Keto Maple Walnut Crisp Cookies (Print Version)

Buttery crisp walnut cookies with maple flavor, ideal for keto and low-carb lifestyles.

# List of Ingredients:

→ Dry Ingredients

01 - 2 cups almond flour
02 - ⅓ cup coconut flour
03 - ½ teaspoon baking powder
04 - ¼ teaspoon salt

→ Wet Ingredients

05 - ½ cup unsalted butter, softened
06 - ⅓ cup granulated erythritol or monk fruit sweetener
07 - 1 large egg
08 - 1 teaspoon vanilla extract
09 - 1 teaspoon sugar-free maple extract

→ Add-ins

10 - ¾ cup chopped walnuts

# Step-by-step Instructions:

01 - Preheat oven to 350°F. Line a baking sheet with parchment paper.
02 - In a medium bowl, whisk together the almond flour, coconut flour, baking powder, and salt until evenly distributed.
03 - In a large bowl, beat the softened butter and erythritol together using an electric mixer until light and fluffy, about 2 minutes.
04 - Beat in the egg, vanilla extract, and maple extract until the mixture is smooth and well combined.
05 - Gradually add the dry ingredient mixture to the wet ingredients, stirring gently until just combined.
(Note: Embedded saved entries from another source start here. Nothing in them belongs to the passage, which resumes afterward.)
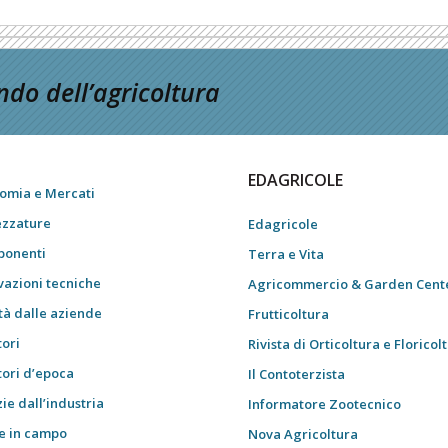
do dell’agricoltura
EDAGRICOLE
omia e Mercati
ezzature
Edagricole
onenti
Terra e Vita
vazioni tecniche
Agricommercio & Garden Cent
tà dalle aziende
Frutticoltura
tori
Rivista di Orticoltura e Floricol
tori d’epoca
Il Contoterzista
ie dall’industria
Informatore Zootecnico
e in campo
Nova Agricoltura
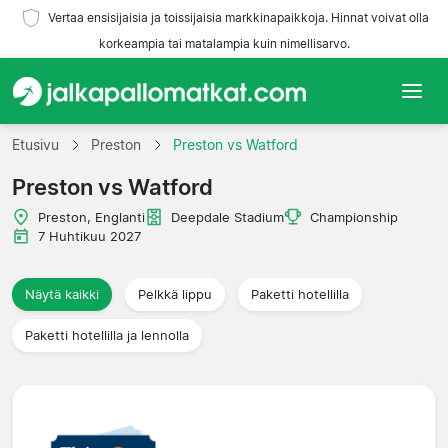
Vertaa ensisijaisia ja toissijaisia markkinapaikkoja. Hinnat voivat olla
korkeampia tai matalampia kuin nimellisarvo.
Etusivu
Etusivu
Preston
Preston vs Watford
Preston vs Watford
Joukkueet
Preston, Englanti
Deepdale Stadium
Championship
Liigat
7 Huhtikuu 2027
Matkatoimistoja
Näytä kaikki
Pelkkä lippu
Paketti hotellilla
Paketti hotellilla ja lennolla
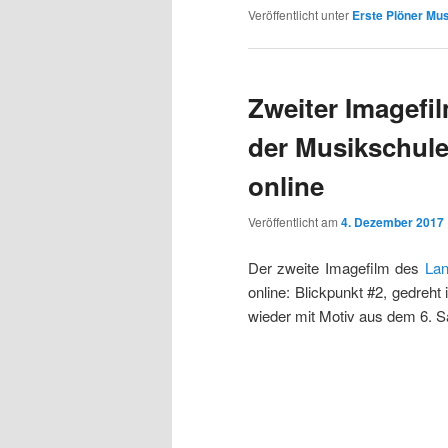
Veröffentlicht unter
Erste Plöner Mus
Zweiter Imagefi
der Musikschule
online
Veröffentlicht am
4. Dezember 2017
Der zweite Imagefilm des
Lan
online: Blickpunkt #2, gedreht 
wieder mit Motiv aus dem 6. 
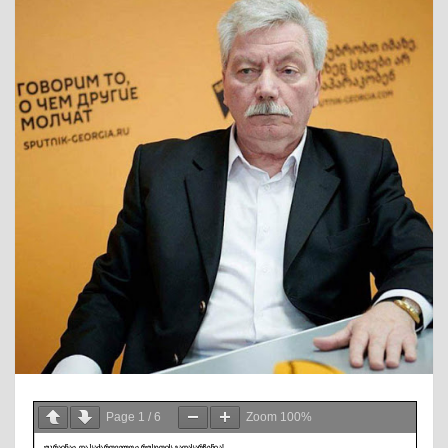
Page
1
/
6
Zoom
100%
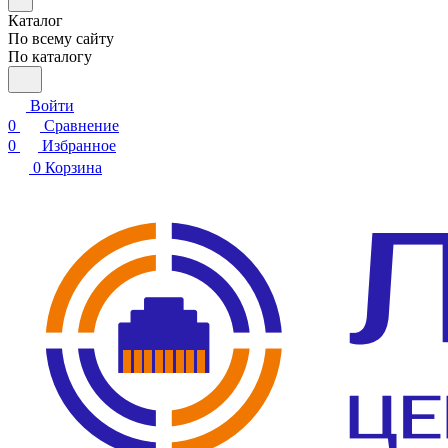
Каталог
По всему сайту
По каталогу
Войти
0
Сравнение
0
Избранное
0
Корзина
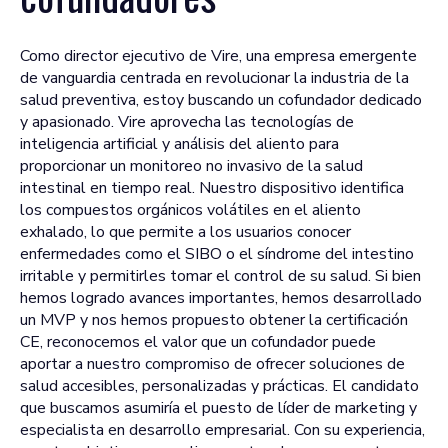
Como director ejecutivo de Vire, una empresa emergente
de vanguardia centrada en revolucionar la industria de la
salud preventiva, estoy buscando un cofundador dedicado
y apasionado. Vire aprovecha las tecnologías de
inteligencia artificial y análisis del aliento para
proporcionar un monitoreo no invasivo de la salud
intestinal en tiempo real. Nuestro dispositivo identifica
los compuestos orgánicos volátiles en el aliento
exhalado, lo que permite a los usuarios conocer
enfermedades como el SIBO o el síndrome del intestino
irritable y permitirles tomar el control de su salud. Si bien
hemos logrado avances importantes, hemos desarrollado
un MVP y nos hemos propuesto obtener la certificación
CE, reconocemos el valor que un cofundador puede
aportar a nuestro compromiso de ofrecer soluciones de
salud accesibles, personalizadas y prácticas. El candidato
que buscamos asumiría el puesto de líder de marketing y
especialista en desarrollo empresarial. Con su experiencia,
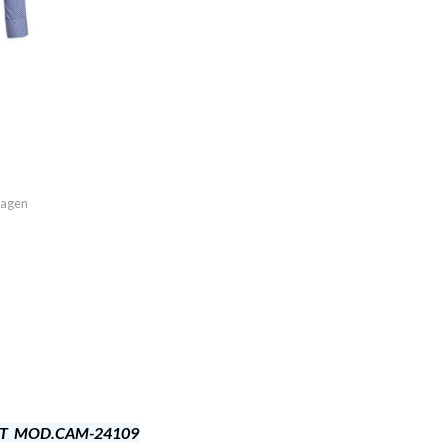
imagen
ST MOD.CAM-24109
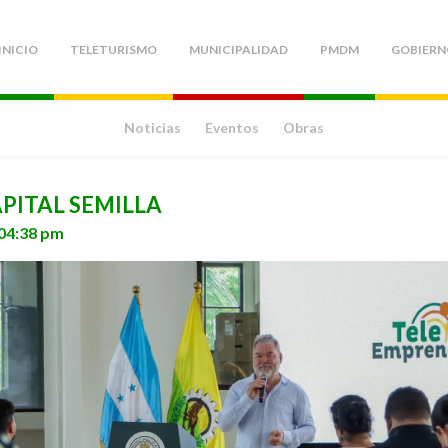
INICIO
TELETURISMO
MUNICIPALIDAD
PMDM
GOBIERN
Noticias
Eventos
Obras
PITAL SEMILLA
 04:38 pm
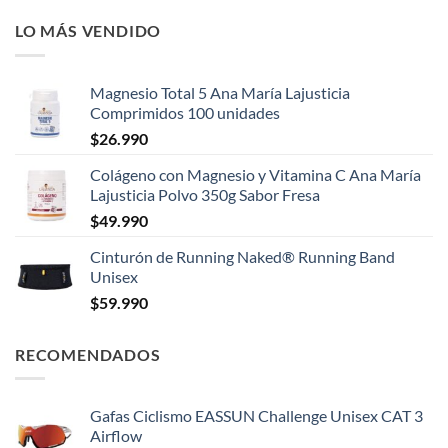
LO MÁS VENDIDO
Magnesio Total 5 Ana María Lajusticia
Comprimidos 100 unidades
$
26.990
Colágeno con Magnesio y Vitamina C Ana María
Lajusticia Polvo 350g Sabor Fresa
$
49.990
Cinturón de Running Naked® Running Band
Unisex
$
59.990
RECOMENDADOS
Gafas Ciclismo EASSUN Challenge Unisex CAT 3
Airflow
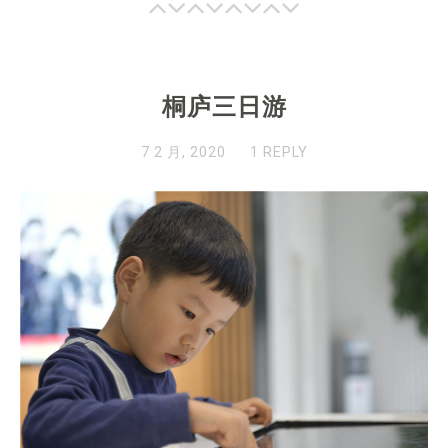
桐庐三日游
7 2 月, 2020
1 REPLY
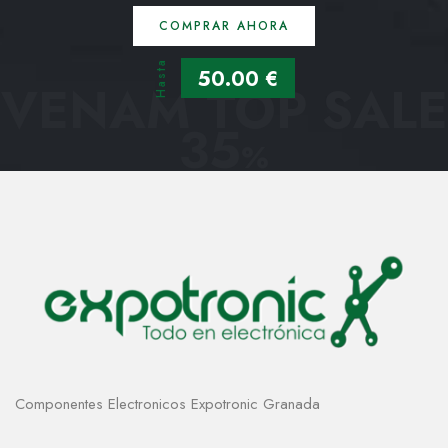
COMPRAR AHORA
Hasta
50.00 €
VENAM TOP SALE
35
%
Componentes Electronicos Expotronic Granada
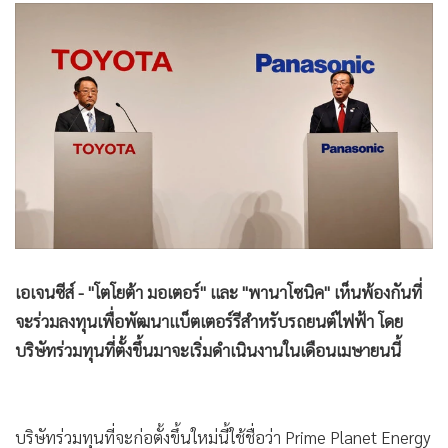
•
Good health & Well-being
•
Green Innovation & SD
•
Management & HR
•
MGR Live
•
Infographic
•
การเมือง
•
ท่องเที่ยว
•
กีฬา
•
ต่างประเทศ
•
Special Scoop
เอเจนซีส์ - "โตโยต้า มอเตอร์" และ "พานาโซนิค" เห็นพ้องกันที่
•
เศรษฐกิจ-ธุรกิจ
จะร่วมลงทุนเพื่อพัฒนาแบ็ตเตอร์รีสำหรับรถยนต์ไฟฟ้า โดย
•
จีน
บริษัทร่วมทุนที่ตั้งขึ้นมาจะเริ่มดำเนินงานในเดือนเมษายนนี้
•
ชุมชน-คุณภาพชีวิต
•
อาชญากรรม
•
Motoring
บริษัทร่วมทุนที่จะก่อตั้งขึ้นใหม่นี้ใช้ชื่อว่า Prime Planet Energy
Be careful not to overmix.
06 - Fold the chopped walnuts into the dough, distributing them evenly throughout.
07 - Scoop tablespoon-sized portions of dough onto the prepared baking sheet, spacing them about 2 inches apart. Flatten each cookie slightly using the back of a spoon or your fingers.
08 - Bake for 12 to 15 minutes, or until the edges are golden brown.
09 - Allow cookies to cool on the baking sheet for 5 minutes, then transfer to a wire rack to cool completely before serving.

# Expert Advice:

01 -
  • The maple extract does something almost magical here, giving you that warm autumn bakery flavor without a single gram of sugar.
  • That shatter crisp texture is so rare in keto baking that your friends will genuinely not believe these are low carb.
02 -
  • Erythritol can sometimes leave a slight cooling sensation on your tongue, which is completely normal and not a sign you did anything wrong.
  • These cookies become significantly crisper after they cool completely, so do not judge the texture while they are still warm and soft.
03 -
  • Toasting the walnuts in a dry skillet for three to four minutes before chopping them doubles the flavor with zero extra effort.
  • Let the shaped dough sit on the counter for ten minutes before baking so the erythritol begins to dissolve, which gives you a smoother finish.